══ Data for review

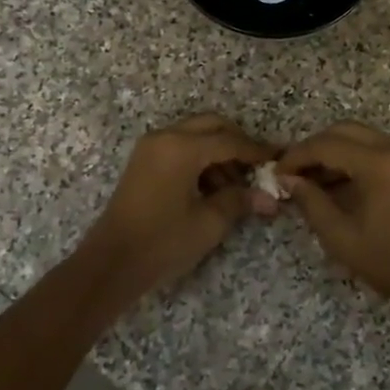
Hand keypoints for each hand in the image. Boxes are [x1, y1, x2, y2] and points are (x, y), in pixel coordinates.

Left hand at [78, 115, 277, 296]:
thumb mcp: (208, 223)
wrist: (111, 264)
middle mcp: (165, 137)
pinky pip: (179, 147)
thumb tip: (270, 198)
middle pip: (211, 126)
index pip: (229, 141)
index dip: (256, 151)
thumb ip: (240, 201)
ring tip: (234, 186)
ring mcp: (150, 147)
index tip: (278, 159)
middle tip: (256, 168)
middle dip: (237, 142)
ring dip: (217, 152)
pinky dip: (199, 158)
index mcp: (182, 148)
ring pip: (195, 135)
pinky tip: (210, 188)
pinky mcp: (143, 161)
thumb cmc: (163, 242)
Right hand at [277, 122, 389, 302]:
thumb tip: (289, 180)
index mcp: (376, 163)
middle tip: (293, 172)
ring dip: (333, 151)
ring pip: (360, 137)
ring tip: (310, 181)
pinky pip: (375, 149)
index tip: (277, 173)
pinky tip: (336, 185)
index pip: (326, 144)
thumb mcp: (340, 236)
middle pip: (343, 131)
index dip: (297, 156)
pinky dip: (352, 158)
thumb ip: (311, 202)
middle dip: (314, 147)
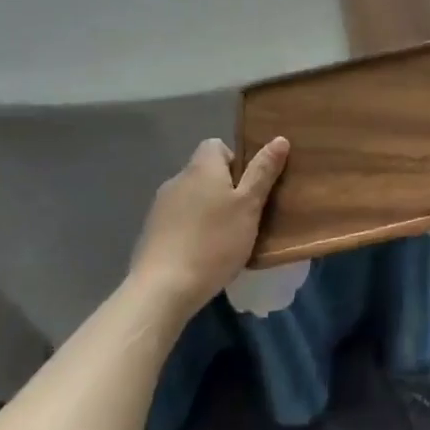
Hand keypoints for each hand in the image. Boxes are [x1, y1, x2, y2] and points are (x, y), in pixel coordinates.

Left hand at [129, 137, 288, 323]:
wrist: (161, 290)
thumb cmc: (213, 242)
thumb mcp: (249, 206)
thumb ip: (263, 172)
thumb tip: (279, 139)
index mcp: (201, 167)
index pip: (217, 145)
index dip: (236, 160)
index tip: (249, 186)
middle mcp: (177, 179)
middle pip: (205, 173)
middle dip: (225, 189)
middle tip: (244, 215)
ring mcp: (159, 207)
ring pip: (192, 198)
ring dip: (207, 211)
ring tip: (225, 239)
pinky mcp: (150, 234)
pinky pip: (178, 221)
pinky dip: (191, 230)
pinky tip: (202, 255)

════

What is being asked: Reproduce the lines above starting at the one with "index tip: (277, 173)" and ending at the one with "ring mcp: (159, 207)", both included, exactly and with no pictures.

Exercise result:
index tip: (277, 173)
pinky tip: (336, 185)
index pip: (326, 144)
thumb mcp: (340, 236)
middle pip: (343, 131)
index dip: (297, 156)
pinky dip: (352, 158)
thumb ip: (311, 202)
middle dip: (314, 147)
Hand keypoints for each hand in the image. Boxes are [x1, y1, x2, y2] and points are (x, y), in pixel coordinates.

Left hand at [129, 137, 288, 323]:
wrist: (161, 290)
thumb cmc: (213, 242)
thumb mcp: (249, 206)
thumb ip: (263, 172)
thumb tip: (279, 139)
index mcp: (201, 167)
index pip: (217, 145)
index dip: (236, 160)
index tip: (249, 186)
middle mcp: (177, 179)
middle pip: (205, 173)
middle dip: (225, 189)
middle tip: (244, 215)
ring mcp: (159, 207)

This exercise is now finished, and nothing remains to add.